*** Document section Section Begins ***

The above is a subset of outstanding, still-contested material from defendant's September 2, 2025, email. Defendant effectively contends that the list presented in the motion constitutes a body of discoverable material over which (at the time of the motion's filing on October 6, 2025) the prosecution had failed to exercise due diligence or good faith, such that the August 13, 2025, certification of discovery compliance must be invalidated and the accompanying statement of readiness deemed illusory. Since the filing of the defense motion, the People have shared additional material. In the SCoC dated November 24, 2025, the People asserted that some of the shared material is "not discoverable" but nonetheless was "obtained and shared . . . under a presumption of openness." The parties have engaged in off-calendar discovery conferencing with the Part 17 court attorney and on January 6, 2026, conferred on the record before the court (see CPL 245.35 [2]).
Prior to assessing the People's discovery compliance here, the court has reviewed the parties' cross-filings, a transcript of the January 6, 2026, conference, and the relevant statutes and case law. The court also has given due consideration to, among other factors, "whether the prosecutor knew that the belatedly disclosed or allegedly missing material existed" ; "whether the belated discovery was substantively duplicative, insignificant, or easily remedied" ; and "whether the prosecution's delayed disclosure of discovery was prejudicial to the defense or otherwise impeded the defense's ability to effectively investigate the case or prepare for trial" (CPL 245.50 [5] [a]), as well as, of course, the holistic reasonableness of the defense demands [*9]delineated in the motion triggering this examination.
B. Discovery Compliance Analysis
1. Sample Issue: The Facial Identification Software (FIS) File
One significant point of dispute has been the defense demand for materials related to the FIS database search that generated defendant's photograph from the surveillance still image of the stranger. During the discovery phase, in an October 2, 2025, email to the prosecutor, counsel acknowledged the receipt of a partial FIS file but explained that its contents were inadequate to meet defense standards. Counsel then articulated the multi-categorical nature of the singular FIS file request, thereby expanding the request well beyond the materials previously disclosed.
"[I]n case it's helpful, I wanted to provide some additional detail on what appears to be missing from the FIS file given that you indicated you believe everything has been provided:
- Candidate lists/investigative lead reports, including all candidate images, confidence scores, rankings, and metadata.
- Entity-Extended Reports, PIMS printouts, or NYPD FIS investigative lead reports.
- FIS Image Rejection Reports.
- All FIS Possible Match Reports.
- FIS No Match Reports.
- Chain-of-custody or handling logs for the probe image(s) and candidate list.
- Any additional communications between HIDTA analysts, NYPD FIS analysts, prosecutors, or other law enforcement concerning the search or results.
- Name, badge/ID, and position of each HIDTA or NYPD analyst or officer who conducted the search, generated or reviewed the candidate list, made human judgments about possible matches, or altered or approved alteration of the probe photo.
- Each analyst's training records, certifications, and proficiency testing in facial recognition.
- Records of annual re-training, continuing education, or certification renewal.

*** Document section Section Ends ***

Problem requirements - Return the stretch of the court's discovery ruling from "- Entity-Extended Reports, PIMS" through "the probe photo.", copied word for word. The data that comes after this text isn't required for any task.

*** Provided records Section Begins ***

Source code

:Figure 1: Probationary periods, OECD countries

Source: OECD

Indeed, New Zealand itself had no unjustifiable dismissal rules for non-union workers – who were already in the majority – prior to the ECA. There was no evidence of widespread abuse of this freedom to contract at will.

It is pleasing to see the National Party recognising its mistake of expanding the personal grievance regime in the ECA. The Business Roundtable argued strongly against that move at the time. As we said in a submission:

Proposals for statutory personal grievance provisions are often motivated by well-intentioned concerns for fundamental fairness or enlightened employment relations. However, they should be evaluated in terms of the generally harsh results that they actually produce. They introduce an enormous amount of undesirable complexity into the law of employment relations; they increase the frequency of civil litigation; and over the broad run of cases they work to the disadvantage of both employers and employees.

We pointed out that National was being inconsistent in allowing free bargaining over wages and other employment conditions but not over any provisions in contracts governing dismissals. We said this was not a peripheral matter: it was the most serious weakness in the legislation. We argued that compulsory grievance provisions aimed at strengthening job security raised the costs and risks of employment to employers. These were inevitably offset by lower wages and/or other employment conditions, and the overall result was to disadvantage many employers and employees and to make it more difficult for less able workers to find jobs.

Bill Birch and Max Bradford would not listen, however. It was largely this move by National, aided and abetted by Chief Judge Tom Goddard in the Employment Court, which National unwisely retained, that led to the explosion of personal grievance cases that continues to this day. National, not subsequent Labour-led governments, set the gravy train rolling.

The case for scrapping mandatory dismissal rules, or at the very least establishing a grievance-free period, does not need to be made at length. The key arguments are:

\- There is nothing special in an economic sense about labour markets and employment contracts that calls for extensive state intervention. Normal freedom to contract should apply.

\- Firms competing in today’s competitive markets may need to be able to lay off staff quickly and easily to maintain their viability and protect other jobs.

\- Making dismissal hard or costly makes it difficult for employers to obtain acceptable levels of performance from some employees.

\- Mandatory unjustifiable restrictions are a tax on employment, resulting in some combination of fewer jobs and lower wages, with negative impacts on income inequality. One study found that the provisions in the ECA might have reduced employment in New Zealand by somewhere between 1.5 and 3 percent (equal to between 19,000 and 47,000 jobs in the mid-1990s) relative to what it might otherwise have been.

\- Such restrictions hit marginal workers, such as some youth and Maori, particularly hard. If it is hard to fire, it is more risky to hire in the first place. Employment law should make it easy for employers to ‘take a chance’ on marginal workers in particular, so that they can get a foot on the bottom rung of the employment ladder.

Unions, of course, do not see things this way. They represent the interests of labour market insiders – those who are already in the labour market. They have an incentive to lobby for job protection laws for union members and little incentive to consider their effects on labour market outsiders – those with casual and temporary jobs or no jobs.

*** Provided records Section Ends ***
*** Provided records Section Begins ***

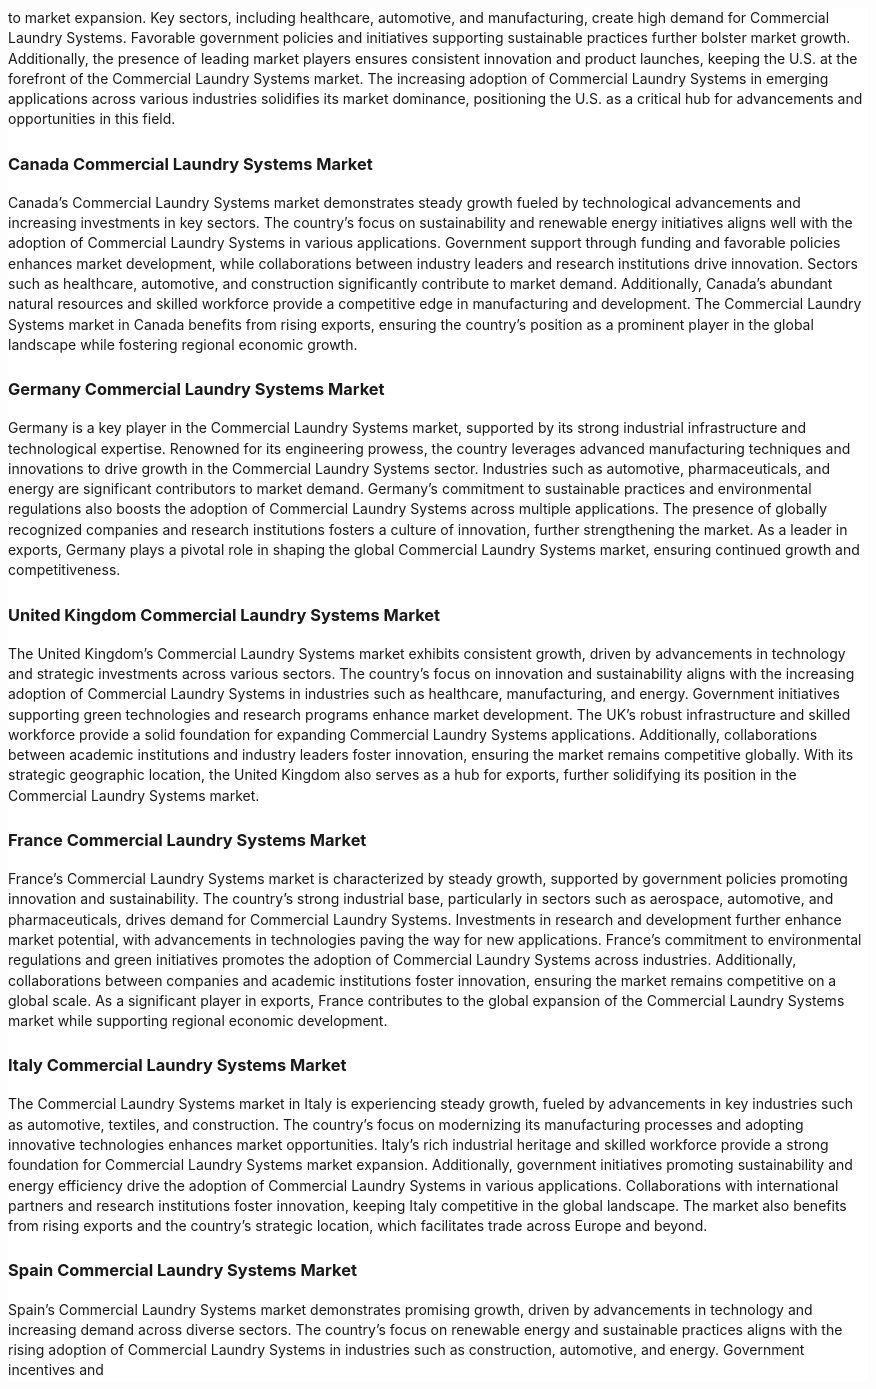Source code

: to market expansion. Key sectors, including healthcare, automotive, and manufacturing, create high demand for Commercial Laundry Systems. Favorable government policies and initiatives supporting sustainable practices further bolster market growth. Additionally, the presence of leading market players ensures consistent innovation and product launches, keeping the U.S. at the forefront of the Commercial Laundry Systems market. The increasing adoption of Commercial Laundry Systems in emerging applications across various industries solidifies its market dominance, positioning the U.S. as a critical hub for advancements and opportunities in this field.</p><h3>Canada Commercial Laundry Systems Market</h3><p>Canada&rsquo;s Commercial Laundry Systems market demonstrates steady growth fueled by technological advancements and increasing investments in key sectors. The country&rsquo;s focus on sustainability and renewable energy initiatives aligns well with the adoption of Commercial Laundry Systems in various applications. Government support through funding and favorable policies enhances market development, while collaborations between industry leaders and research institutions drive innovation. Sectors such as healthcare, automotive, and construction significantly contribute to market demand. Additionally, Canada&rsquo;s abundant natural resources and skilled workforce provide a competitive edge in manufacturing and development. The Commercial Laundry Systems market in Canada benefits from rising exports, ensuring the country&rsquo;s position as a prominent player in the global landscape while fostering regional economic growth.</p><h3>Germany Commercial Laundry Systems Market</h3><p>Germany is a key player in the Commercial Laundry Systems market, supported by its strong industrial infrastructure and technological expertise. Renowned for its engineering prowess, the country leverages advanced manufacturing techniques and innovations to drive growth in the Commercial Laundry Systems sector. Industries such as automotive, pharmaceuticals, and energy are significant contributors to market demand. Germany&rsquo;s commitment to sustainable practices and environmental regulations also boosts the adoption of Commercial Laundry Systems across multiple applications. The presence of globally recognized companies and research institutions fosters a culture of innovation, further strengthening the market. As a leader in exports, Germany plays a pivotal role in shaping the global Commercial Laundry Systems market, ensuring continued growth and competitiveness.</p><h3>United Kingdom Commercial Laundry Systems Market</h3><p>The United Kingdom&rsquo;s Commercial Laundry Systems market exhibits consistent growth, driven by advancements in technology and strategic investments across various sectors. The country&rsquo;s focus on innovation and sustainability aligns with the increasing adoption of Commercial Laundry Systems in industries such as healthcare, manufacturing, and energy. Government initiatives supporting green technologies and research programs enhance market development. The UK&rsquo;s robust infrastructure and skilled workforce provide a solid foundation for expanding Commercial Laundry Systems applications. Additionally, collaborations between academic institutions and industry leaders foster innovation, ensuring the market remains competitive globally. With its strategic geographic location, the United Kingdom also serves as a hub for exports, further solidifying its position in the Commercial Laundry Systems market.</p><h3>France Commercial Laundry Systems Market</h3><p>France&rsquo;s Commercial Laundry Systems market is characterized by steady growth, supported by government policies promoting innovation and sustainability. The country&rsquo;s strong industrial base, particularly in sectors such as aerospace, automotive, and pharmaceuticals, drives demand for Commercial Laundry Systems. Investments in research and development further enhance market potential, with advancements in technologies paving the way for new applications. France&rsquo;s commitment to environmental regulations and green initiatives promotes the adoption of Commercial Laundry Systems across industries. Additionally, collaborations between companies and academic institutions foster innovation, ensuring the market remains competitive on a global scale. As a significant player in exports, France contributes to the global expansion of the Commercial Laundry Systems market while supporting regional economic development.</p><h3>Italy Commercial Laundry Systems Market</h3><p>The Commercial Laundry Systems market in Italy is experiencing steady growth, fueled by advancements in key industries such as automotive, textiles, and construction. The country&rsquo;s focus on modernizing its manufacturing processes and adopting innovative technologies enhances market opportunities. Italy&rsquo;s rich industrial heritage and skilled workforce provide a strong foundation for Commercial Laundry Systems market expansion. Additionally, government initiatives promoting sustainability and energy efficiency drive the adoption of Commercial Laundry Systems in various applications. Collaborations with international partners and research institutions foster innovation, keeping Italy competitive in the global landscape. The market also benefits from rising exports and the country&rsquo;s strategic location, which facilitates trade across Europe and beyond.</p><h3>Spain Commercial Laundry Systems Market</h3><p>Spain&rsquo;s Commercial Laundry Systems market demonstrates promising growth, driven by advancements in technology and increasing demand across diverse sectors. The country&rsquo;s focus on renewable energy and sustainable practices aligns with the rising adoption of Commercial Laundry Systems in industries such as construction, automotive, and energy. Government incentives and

*** Provided records Section Ends ***

Answer to this exercise -
- Entity-Extended Reports, PIMS printouts, or NYPD FIS investigative lead reports.
- FIS Image Rejection Reports.
- All FIS Possible Match Reports.
- FIS No Match Reports.
- Chain-of-custody or handling logs for the probe image(s) and candidate list.
- Any additional communications between HIDTA analysts, NYPD FIS analysts, prosecutors, or other law enforcement concerning the search or results.
- Name, badge/ID, and position of each HIDTA or NYPD analyst or officer who conducted the search, generated or reviewed the candidate list, made human judgments about possible matches, or altered or approved alteration of the probe photo.